Seeing Myself Through Messia’s Eyes
"A reflection on the truths art reveals when we’re finally ready to see them."
I’ve been thinking a lot about how my mind has changed—how the lenses I look through have slowly cleared as I’ve done the work of becoming more self‑aware. Art has always been one of the ways I discover myself. It shows me truths I can’t always see on my own, especially when I’m tangled in my own disconnect.
Recently, I found myself reflecting on three women from Spartacus: House of Ashur: Messia, Hilara, and Cornelia. Each of them represents something different in that world—truth, fantasy, dominance.
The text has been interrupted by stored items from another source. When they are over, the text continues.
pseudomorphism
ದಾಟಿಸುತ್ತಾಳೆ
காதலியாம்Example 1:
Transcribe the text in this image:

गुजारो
And what surprised me was how naturally my focus settled on Messia.
Looking at Messia made me realize how much of my life has been shaped by calculated choices, survival instincts, and the truths I wasn’t ready to face until now.
Ten years ago, I would’ve gravitated toward Hilara. I understood that fantasy she lived in—the hope that someone more powerful might lift you out of your station, that love could be the key to freedom. It’s a beautiful dream, but it’s also a delusion. I lived in that delusion once.
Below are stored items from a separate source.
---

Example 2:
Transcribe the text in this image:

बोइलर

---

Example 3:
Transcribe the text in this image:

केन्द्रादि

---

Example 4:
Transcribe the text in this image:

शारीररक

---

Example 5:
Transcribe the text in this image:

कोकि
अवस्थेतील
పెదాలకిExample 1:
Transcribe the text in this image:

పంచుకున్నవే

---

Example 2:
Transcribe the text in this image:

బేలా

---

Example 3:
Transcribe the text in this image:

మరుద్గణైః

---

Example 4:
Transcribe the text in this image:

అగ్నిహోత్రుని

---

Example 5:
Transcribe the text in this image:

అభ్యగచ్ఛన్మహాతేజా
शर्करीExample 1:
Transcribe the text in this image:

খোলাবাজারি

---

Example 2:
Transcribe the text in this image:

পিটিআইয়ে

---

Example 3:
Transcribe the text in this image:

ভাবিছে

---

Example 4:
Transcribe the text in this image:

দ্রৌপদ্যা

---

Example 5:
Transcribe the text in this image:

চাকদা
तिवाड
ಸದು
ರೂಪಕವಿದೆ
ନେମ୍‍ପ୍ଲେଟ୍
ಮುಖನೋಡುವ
But now, I see Messia. And the only reason I can see her so clearly is because I’ve had to face devastating truths within myself. I’ve had to acknowledge the power dynamics I live under, the realities of my sexuality, and the survival strategies I’ve used without even realizing it. Messia moves through her world with an awareness I’ve only recently grown into.
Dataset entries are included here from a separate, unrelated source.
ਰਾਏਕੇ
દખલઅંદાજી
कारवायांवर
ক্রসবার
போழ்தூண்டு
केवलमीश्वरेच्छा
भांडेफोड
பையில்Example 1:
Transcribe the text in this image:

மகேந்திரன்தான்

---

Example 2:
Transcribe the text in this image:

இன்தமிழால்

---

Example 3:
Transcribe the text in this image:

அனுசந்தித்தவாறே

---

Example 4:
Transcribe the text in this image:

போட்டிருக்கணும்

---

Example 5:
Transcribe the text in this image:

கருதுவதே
There’s a moment in the final episode that stayed with me. Messia confronts Hilara after the opium theft—fear, danger, consequences all hanging in the air. And then Messia chooses to leave. It’s painful, but it’s the smartest move she can make. Cornelia’s favor gives her a sliver of safety, and in a world built on brutality, even a sliver matters.
That scene where Messia walks in wearing that questionable strap-on, leading the two women behind her, says everything. She’s gained a bit of power through Cornelia’s favor, but she never forgets the collar around her neck. She’s not romanticizing anything. She’s calculating. She’s surviving. She’s claiming whatever assurance she can get.
And yet, the final look she gives Hilara before stepping into the cart… it’s full of feeling. She still cares. She still hurts. But she leaves anyway, because survival demands it.
I recognize that. I’ve made those same kinds of decisions in my own life—quiet, strategic moves that kept me safe, even when they cost me something emotionally. I just didn’t have the language for it back then. I didn’t understand why I did what I did. Now I do. And with that understanding, the shame has fallen away.
Because the truth is, we still live in hierarchies. We still live in systems built on exploitation, power, and dehumanization. The Roman Empire may be gone, but its shadows linger—in patriarchy, in colorism, in the way labor is extracted from us while we’re told to be grateful for scraps. My own country still carries those echoes. My father’s culture still carries them. The parallels are unsettling.
So we find comfort where we can. In art. In stories. In music, books, games, shows—tiny pockets of imagination that soften the exhaustion.
And in Messia, I saw myself. Not the fantasy. Not the dominance. But the truth.
The part of me that sees the world clearly, even when it hurts. The part that makes calculated choices because pretending things are equal won’t save me. The part that understands survival without shame.
Messia lives in truth. And I’m learning to do the same.